**Exercise:**
Say whether each statement agrees with the key messages on school-VET partnerships in rural and regional communities: (a) The report draws on case studies from seven rural and regional areas. (b) Young people are usually active participants in school-VET partnerships. (c) Rural communities are more likely to use a regional cluster model. Answer each with yes or no and quote the words that decide it.
Segment Start: Extract provided
NCVER NCVER _
Home Close Window
_
  _   Summary page   
_ Research  
_

Key messages

Schools, vocational education and training, and partnerships: Capacity-building in rural and regional communities

This report uses case studies from seven rural and regional areas to examine the impact of schools and vocational education and training (VET) on building community capacity.

  • Rural and regional communities use at least three different models to organise school-VET partnerships.
    • Regional communities may use: a regional cluster model based on collaboration and characterised by the central coordination of student needs and industry resources and/or a specialised program model that targets students with specific needs and/or has a particular industry focus.
    • Rural communities are more likely to use a whole-of-community model that attempts to engage many community members in a joint effort to respond to the broad range of students' needs.
  • The success of VET programs in these areas is dependent upon the capacity of a rural or regional school-VET partnership to: analyse and respond to identified community issues; harness community resilience (a 'can do' approach); connect the program with shared community values; and develop a shared purpose that includes a range of community representatives.
  • School-VET partnerships can provide a positive way of keeping students engaged in school, as community work placement can refocus students' understandings of why they are at school.
  • School-VET partnerships can assist rural and regional communities to keep more young people in the community, preventing their moving to metropolitan or larger regional areas. This contributes to community capacity-building and viability and maintains or strengthens economic capital.
  • Where schools and/or their students have low credibility with local business, school-VET partnerships can be a pathway to the creation of stronger community relationships. Further, school-VET partnerships with a social justice agenda can provide work-related networks and connections for some of the most disadvantaged students in the school community. In both contexts the degree to which marginalised individuals or groups are included within the existing social capital in the community is increased, with a corresponding increase in social capital overall. Social capital refers to the network of relationships and skills which result from community and civic activities.
  • The capacity for young people to directly contribute to school-VET partnerships has not been fully explored in programs. Young people are usually passive rather than active participants in school-VET partnerships. Although most partnership decisions are made with the benefits for young people in mind, they usually occur on behalf of, rather than with, young people.
  • Providers of VET programs to small and isolated rural/remote communities must demonstrate flexibility in content, delivery and policies, in terms of class sizes and curriculum content, to ensure that the needs of young people have priority over administrative convenience.
Segment End: Extract provided
Segment Start: Entries supplied
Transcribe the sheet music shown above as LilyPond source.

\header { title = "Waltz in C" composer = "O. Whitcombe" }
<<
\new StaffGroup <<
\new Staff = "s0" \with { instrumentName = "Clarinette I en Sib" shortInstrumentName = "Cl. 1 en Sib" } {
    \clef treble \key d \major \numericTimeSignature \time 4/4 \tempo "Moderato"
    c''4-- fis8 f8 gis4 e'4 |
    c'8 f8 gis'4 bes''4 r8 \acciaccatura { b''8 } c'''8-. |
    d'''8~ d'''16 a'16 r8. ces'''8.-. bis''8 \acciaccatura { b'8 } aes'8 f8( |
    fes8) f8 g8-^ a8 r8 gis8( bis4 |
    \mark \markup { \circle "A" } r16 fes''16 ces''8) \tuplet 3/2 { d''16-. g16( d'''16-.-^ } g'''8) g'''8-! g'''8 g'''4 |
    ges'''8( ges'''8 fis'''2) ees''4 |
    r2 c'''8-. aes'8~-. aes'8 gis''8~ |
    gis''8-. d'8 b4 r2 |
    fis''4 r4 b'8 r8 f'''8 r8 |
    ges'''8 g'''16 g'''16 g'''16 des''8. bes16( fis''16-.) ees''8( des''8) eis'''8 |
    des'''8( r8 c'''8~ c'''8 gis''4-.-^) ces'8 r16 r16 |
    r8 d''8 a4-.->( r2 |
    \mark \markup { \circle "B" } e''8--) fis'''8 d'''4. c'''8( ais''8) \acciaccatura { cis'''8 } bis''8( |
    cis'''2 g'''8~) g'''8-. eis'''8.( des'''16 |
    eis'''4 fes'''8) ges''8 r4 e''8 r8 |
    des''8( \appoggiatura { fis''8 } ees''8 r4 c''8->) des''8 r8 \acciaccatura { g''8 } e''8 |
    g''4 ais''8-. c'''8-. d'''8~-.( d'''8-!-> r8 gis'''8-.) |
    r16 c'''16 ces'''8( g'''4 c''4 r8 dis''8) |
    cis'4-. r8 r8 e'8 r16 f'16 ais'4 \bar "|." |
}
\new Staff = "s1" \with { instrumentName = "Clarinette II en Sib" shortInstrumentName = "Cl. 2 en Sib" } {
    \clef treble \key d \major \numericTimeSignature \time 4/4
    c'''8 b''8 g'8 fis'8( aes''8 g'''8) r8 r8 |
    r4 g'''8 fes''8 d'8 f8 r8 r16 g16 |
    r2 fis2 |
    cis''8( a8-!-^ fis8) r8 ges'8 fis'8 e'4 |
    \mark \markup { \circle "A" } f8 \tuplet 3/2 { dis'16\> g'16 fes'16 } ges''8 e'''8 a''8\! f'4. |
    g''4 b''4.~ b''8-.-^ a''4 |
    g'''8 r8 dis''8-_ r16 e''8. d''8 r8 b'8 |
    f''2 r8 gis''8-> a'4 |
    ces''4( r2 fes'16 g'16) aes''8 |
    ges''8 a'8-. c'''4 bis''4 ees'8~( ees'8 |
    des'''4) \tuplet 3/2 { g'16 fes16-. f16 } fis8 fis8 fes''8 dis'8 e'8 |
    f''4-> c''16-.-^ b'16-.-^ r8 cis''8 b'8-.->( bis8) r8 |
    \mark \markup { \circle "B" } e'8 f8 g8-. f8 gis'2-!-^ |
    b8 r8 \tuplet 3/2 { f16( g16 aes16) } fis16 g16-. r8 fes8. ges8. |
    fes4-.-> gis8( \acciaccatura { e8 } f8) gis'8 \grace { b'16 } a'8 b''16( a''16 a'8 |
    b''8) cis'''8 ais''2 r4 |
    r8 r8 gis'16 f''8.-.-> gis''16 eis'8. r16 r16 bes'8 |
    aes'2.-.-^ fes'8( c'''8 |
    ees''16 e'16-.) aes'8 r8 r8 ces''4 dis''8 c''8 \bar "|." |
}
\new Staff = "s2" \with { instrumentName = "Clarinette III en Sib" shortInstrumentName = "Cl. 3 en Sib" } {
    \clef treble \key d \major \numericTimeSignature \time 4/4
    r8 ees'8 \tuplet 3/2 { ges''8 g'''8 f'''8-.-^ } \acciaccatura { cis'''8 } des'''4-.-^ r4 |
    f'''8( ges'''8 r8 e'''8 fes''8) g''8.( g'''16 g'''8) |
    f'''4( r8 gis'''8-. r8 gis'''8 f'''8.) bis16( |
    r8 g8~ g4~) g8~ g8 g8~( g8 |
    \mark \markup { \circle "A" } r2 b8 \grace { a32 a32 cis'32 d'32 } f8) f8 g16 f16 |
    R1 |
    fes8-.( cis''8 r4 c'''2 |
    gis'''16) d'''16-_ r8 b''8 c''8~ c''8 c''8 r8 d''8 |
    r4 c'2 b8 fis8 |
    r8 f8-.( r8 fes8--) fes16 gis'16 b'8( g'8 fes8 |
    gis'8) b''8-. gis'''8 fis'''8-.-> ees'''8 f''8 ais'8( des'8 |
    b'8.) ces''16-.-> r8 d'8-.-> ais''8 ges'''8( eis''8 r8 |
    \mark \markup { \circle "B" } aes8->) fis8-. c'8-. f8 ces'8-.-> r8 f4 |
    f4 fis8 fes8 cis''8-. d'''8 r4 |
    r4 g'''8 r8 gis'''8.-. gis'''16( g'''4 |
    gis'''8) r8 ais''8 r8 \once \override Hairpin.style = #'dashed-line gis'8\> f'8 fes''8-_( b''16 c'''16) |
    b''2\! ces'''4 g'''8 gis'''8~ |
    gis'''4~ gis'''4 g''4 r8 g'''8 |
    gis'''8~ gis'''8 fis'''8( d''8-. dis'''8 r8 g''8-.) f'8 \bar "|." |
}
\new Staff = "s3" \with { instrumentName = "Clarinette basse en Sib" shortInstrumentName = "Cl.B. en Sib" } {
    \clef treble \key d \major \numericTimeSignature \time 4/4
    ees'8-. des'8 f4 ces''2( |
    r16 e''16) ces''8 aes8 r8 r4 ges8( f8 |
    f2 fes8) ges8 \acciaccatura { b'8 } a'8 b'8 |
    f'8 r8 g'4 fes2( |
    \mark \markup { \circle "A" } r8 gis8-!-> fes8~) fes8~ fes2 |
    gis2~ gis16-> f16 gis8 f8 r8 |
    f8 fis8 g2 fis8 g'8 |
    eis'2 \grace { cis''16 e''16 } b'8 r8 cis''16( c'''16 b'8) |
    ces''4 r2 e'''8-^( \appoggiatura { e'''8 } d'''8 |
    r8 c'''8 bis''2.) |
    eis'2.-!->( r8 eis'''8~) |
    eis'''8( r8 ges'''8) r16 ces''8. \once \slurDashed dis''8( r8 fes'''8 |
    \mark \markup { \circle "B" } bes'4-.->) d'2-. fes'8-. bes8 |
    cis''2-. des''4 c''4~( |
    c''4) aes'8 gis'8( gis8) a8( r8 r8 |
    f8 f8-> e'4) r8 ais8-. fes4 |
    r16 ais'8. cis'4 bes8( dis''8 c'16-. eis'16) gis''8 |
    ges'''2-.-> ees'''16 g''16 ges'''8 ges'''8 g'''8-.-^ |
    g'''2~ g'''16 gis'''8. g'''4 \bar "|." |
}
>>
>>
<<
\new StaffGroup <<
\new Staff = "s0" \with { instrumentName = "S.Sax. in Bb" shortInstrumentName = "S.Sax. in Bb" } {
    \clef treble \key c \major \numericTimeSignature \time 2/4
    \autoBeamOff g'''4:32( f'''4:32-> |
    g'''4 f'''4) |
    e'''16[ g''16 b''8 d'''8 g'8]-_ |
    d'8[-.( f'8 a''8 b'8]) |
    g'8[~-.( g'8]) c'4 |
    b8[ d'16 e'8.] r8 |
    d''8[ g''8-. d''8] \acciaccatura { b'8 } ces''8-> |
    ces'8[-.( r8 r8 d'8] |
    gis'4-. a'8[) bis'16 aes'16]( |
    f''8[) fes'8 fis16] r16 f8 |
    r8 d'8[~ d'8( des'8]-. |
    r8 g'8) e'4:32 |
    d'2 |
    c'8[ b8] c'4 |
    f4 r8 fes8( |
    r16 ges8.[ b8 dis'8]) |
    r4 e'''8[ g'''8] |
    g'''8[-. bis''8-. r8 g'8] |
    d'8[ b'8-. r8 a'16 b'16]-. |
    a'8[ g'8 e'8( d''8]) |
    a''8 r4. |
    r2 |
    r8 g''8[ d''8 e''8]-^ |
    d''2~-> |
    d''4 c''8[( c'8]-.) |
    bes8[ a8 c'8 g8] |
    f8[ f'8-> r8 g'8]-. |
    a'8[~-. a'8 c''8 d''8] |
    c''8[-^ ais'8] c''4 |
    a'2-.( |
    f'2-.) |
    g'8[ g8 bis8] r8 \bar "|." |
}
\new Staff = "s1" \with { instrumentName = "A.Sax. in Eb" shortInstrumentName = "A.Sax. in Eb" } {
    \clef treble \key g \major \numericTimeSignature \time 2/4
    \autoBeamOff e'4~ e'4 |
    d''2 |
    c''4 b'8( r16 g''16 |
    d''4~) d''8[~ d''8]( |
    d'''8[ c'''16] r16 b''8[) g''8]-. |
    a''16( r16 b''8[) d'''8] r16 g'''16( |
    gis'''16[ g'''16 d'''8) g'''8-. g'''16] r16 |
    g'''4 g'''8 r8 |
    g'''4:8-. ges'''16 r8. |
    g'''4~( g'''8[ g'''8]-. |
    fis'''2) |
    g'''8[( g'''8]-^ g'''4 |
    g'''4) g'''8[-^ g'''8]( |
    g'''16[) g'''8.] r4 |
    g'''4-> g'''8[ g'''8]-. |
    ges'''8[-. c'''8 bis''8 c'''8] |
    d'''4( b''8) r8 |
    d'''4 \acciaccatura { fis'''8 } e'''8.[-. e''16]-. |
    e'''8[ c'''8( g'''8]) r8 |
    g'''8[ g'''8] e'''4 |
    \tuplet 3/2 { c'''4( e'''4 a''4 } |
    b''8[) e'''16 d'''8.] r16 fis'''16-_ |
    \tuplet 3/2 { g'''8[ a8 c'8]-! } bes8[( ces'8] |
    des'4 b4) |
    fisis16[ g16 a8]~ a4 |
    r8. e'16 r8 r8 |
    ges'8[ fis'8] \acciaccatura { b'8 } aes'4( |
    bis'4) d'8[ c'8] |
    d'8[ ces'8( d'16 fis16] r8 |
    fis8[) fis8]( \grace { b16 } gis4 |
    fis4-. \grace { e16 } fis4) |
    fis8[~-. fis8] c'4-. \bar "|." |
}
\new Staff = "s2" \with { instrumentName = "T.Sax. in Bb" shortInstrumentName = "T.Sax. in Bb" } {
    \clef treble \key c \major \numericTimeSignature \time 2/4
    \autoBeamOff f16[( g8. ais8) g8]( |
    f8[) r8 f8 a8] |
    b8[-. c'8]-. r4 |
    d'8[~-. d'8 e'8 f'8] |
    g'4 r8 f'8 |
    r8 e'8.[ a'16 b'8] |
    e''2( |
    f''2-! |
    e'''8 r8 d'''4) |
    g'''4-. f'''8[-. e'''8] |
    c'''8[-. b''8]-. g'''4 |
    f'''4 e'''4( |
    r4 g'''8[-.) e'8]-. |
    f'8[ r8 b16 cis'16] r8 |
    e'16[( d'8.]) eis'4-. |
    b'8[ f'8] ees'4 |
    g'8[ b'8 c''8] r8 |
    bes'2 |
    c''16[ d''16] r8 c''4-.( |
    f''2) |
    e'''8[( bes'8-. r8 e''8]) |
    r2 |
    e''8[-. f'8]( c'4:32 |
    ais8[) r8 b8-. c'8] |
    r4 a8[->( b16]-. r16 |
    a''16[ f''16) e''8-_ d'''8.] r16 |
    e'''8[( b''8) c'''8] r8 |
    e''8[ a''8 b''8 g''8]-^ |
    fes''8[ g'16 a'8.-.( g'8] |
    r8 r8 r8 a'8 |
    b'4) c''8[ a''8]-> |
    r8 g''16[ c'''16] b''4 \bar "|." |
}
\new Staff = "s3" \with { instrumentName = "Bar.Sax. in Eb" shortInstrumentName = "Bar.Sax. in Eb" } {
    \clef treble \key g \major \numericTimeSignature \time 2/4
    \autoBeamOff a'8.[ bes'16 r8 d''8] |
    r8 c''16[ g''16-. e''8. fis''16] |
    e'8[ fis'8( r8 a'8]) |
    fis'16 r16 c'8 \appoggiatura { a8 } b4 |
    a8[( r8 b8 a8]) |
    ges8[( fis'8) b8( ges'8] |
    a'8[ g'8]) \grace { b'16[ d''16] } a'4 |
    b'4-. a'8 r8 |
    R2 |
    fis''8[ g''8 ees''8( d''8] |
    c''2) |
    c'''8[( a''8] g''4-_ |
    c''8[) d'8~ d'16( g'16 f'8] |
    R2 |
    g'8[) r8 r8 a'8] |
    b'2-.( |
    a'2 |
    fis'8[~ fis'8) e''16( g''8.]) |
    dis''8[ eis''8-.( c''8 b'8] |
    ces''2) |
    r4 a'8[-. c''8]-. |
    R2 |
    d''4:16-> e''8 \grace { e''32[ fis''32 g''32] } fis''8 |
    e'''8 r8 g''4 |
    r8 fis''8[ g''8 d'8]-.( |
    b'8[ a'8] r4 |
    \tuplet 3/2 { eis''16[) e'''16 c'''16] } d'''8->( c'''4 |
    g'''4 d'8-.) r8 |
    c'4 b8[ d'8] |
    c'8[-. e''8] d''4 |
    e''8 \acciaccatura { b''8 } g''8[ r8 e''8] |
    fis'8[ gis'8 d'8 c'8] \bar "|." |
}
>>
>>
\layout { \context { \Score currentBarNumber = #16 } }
Segment End: Entries supplied
**Task output:**
(a) Yes: "This report uses case studies from seven rural and regional areas"
(b) No: "Young people are usually passive rather than active participants in school-VET partnerships."
(c) No: "Rural communities are more likely to use a whole-of-community model"